┌─ EXERCISE PASSAGE
Creatine is the single most-researched supplement in sports nutrition. It also has the strongest evidence base for women over 40. The 2023 International Society of Sports Nutrition position stand and the 2024 Smith-Ryan review in Nutrients both confirm: creatine monohydrate works, it’s safe, and women specifically benefit from it.

Despite this, most women I work with as a registered dietitian have either never tried creatine or have abandoned it after two weeks because of misinformation. They’ve heard it causes water retention and hair loss. They’ve heard it’s a “men’s supplement.” They’ve heard they need to load with 20 grams a day. They’ve heard you have to time it perfectly around workouts.

Almost all of that is wrong, dated, or misleading. Here’s what the research actually says.

TL;DR

  • Take 5 grams per day of creatine monohydrate. No loading phase needed.
  • Take it any time, morning, with workout, before bed, with coffee, in a smoothie. Consistency matters; timing doesn’t.
  • The benefits are real and broader than just muscle: muscle gain, strength gain, bone density support, possibly cognitive benefits in postmenopausal women.
  • Side effects are minimal: 2-3 lb water retention (mostly in muscle, not “bloat”), occasional mild GI upset.
  • What to buy: any creatine monohydrate, micronized for mixability. Optimum Nutrition Micronized Creatine, Thorne Creatine, Bulk Supplements Creatine Monohydrate are all reliable picks at $0.30-$0.60 per serving.
  • Skip: creatine HCL, kre-alkalyn, “ethyl ester” or any fancy form (no advantage over monohydrate). Skip pre-workout blends with 1-2g of creatine (it’s underdosed).

What creatine is (and what it isn’t)

Creatine is a small molecule that lives in your muscle cells. Specifically, it lives as phosphocreatine, creatine bound to a phosphate group. Phosphocreatine is the body’s fastest energy source for short, high-intensity efforts (under ~10 seconds). Your first squat rep, your sprint to catch a closing elevator, your push to stand up from a low couch.
└─
• **TASK PROMPT**
List the products that the creatine article above names as reliable picks to buy.
┌─ INFORMATION SHOWN
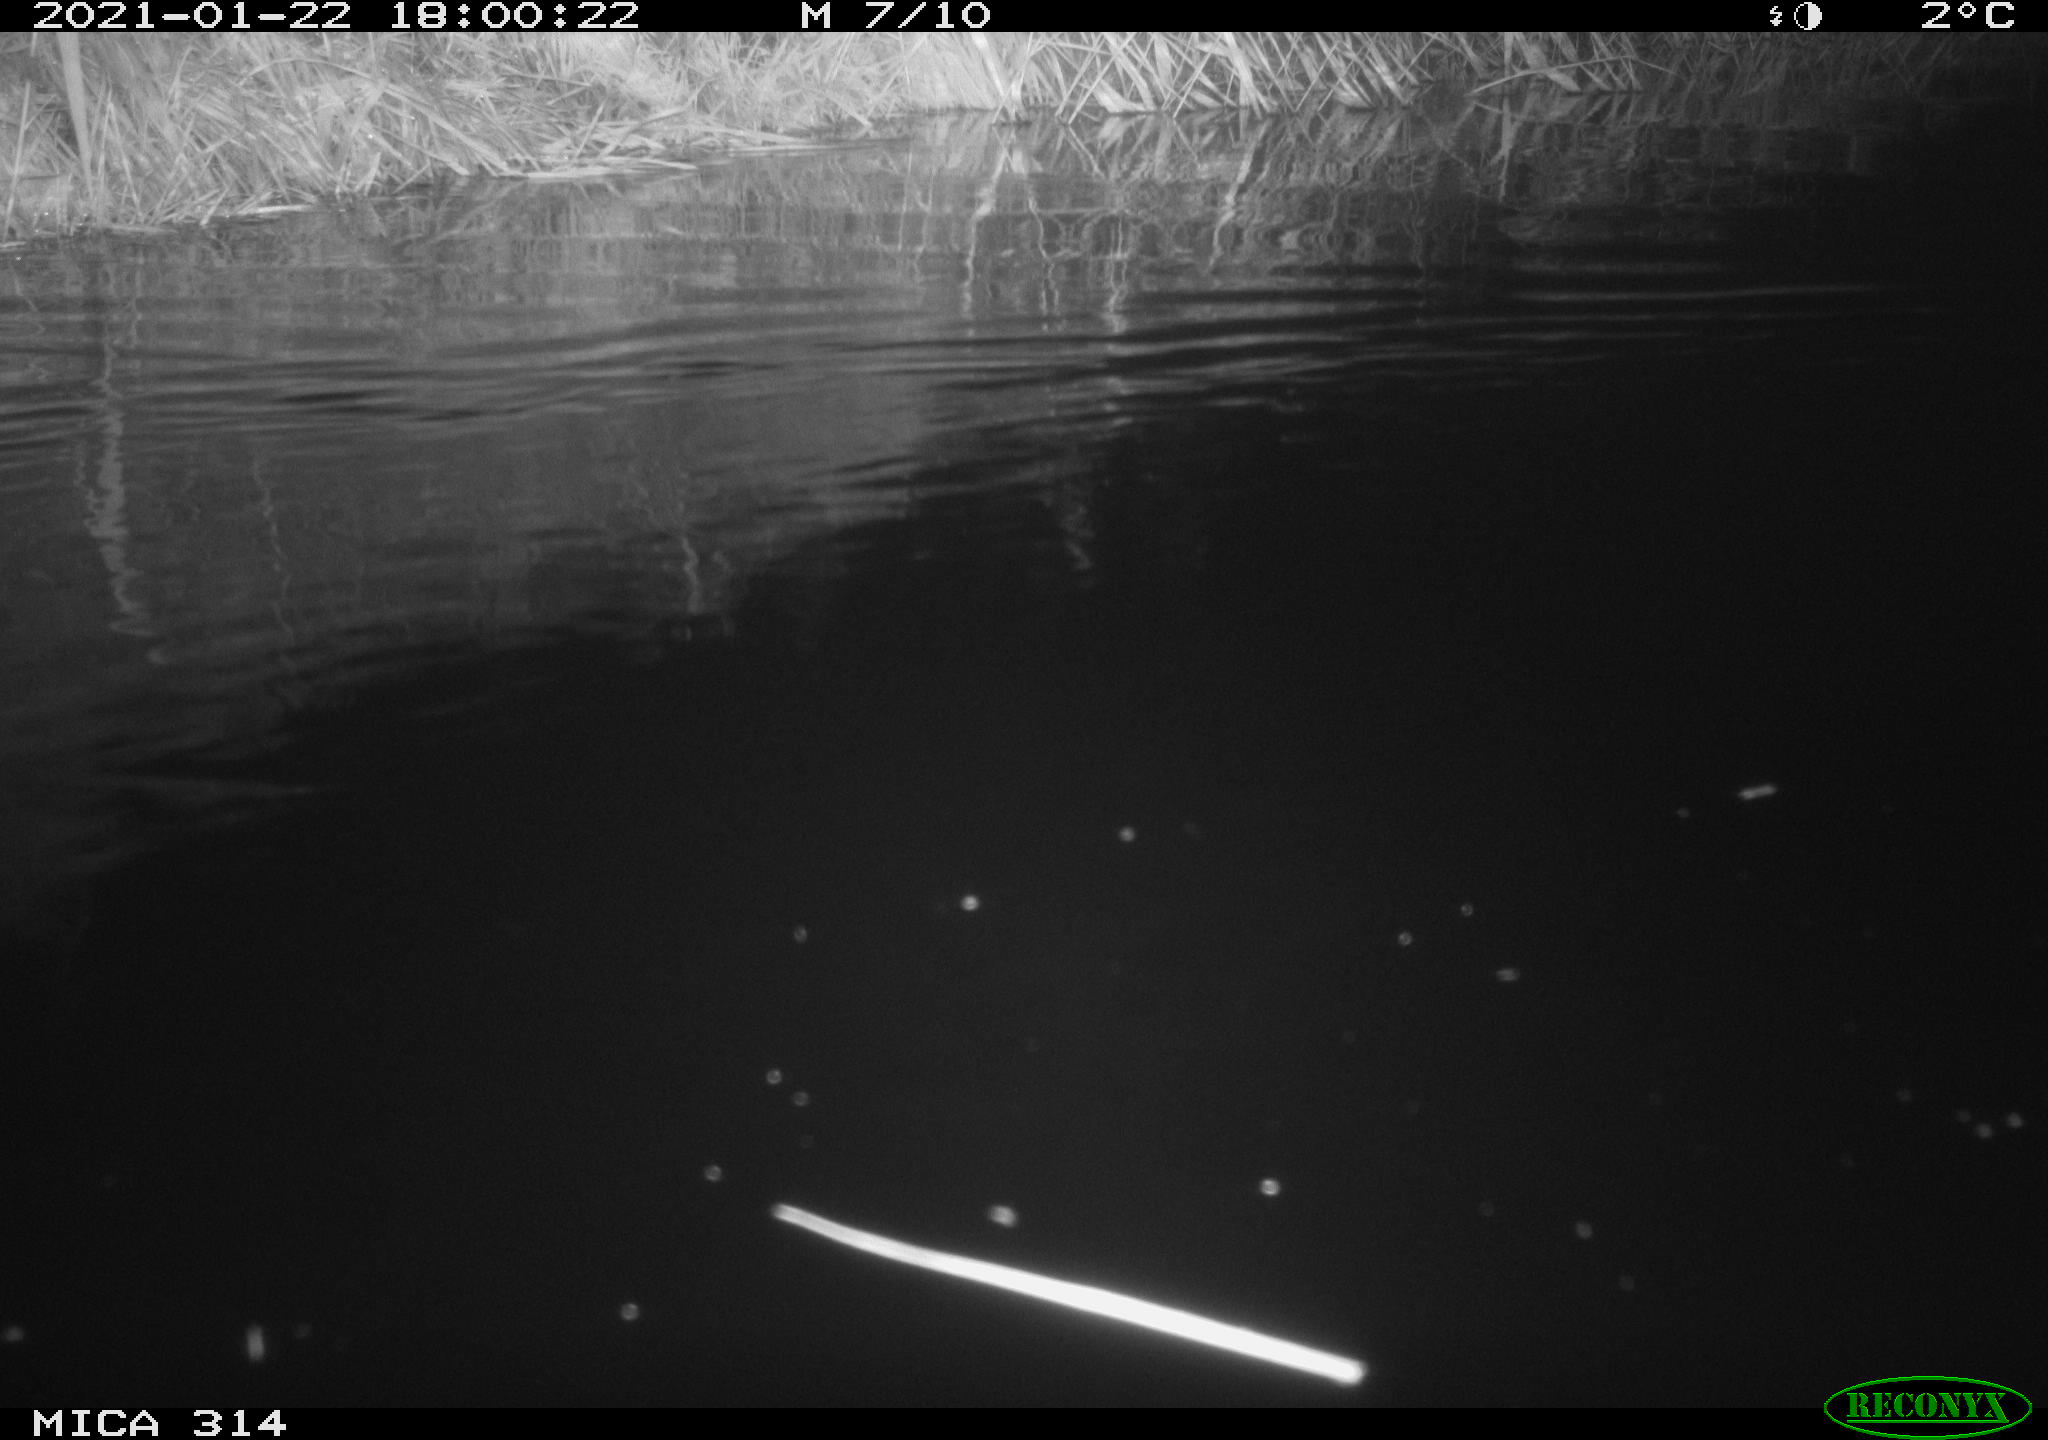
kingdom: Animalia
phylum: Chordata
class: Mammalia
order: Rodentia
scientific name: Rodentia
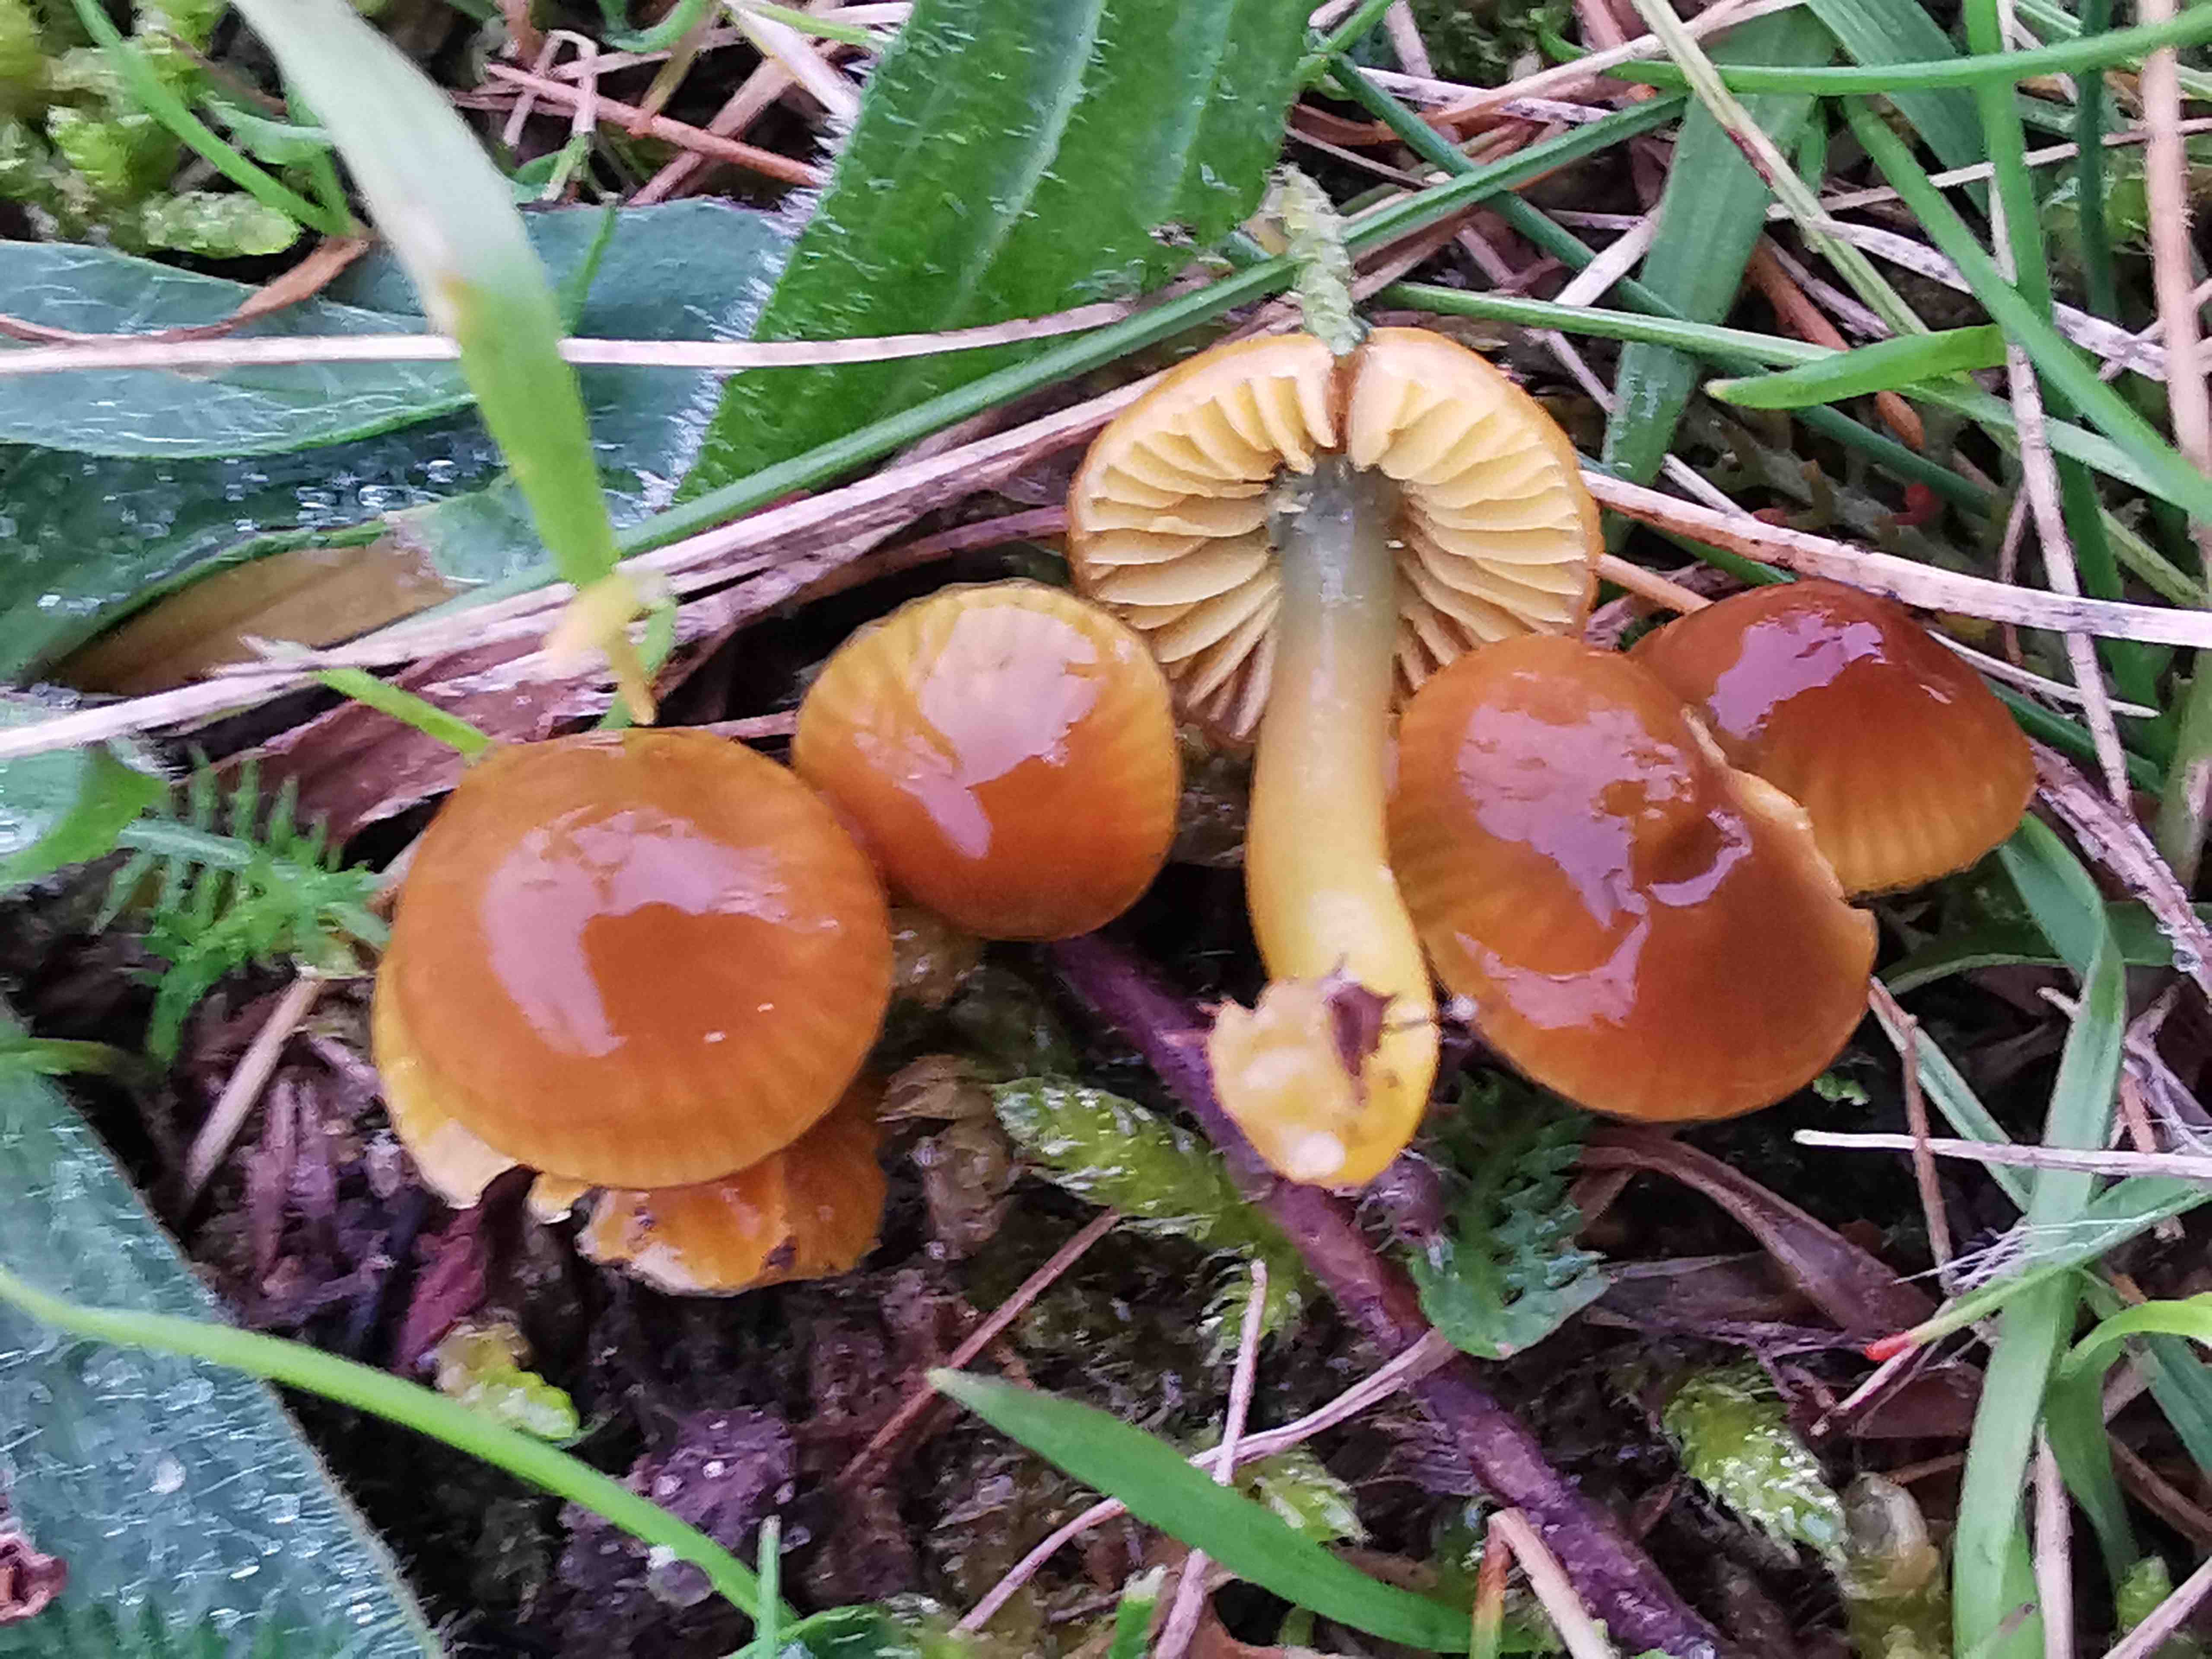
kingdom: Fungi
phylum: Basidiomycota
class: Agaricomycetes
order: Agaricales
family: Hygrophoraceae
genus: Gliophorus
└─
• **WRITTEN RESPONSE**
Optimum Nutrition Micronized Creatine
Thorne Creatine
Bulk Supplements Creatine Monohydrate